Written task ▸
Transcribe the stretch of entries below from the line with "- Format: travail en petits groupes" through the line with "- Visuel: comparaison_llms.png", exactly and with both ends included; leave out all other lines.

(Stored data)

"""

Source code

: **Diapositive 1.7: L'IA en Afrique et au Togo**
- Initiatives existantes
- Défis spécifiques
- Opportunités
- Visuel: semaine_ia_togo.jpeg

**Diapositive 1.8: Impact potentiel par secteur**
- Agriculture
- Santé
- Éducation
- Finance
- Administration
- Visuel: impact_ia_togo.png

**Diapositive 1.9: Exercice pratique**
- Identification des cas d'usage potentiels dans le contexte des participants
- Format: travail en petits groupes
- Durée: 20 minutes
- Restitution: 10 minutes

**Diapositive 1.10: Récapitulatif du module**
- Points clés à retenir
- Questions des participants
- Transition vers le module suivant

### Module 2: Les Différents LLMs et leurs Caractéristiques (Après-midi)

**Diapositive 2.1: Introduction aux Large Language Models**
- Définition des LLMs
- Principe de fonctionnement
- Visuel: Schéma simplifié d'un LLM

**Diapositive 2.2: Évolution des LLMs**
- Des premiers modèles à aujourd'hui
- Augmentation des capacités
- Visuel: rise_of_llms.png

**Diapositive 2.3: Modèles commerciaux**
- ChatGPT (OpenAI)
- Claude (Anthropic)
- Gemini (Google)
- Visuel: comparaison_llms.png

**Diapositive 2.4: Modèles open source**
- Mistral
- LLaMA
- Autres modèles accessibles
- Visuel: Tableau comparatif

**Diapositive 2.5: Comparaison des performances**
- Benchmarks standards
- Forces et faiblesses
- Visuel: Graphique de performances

"""

Solution to this problem ▸
- Format: travail en petits groupes
- Durée: 20 minutes
- Restitution: 10 minutes

**Diapositive 1.10: Récapitulatif du module**
- Points clés à retenir
- Questions des participants
- Transition vers le module suivant

### Module 2: Les Différents LLMs et leurs Caractéristiques (Après-midi)

**Diapositive 2.1: Introduction aux Large Language Models**
- Définition des LLMs
- Principe de fonctionnement
- Visuel: Schéma simplifié d'un LLM

**Diapositive 2.2: Évolution des LLMs**
- Des premiers modèles à aujourd'hui
- Augmentation des capacités
- Visuel: rise_of_llms.png

**Diapositive 2.3: Modèles commerciaux**
- ChatGPT (OpenAI)
- Claude (Anthropic)
- Gemini (Google)
- Visuel: comparaison_llms.png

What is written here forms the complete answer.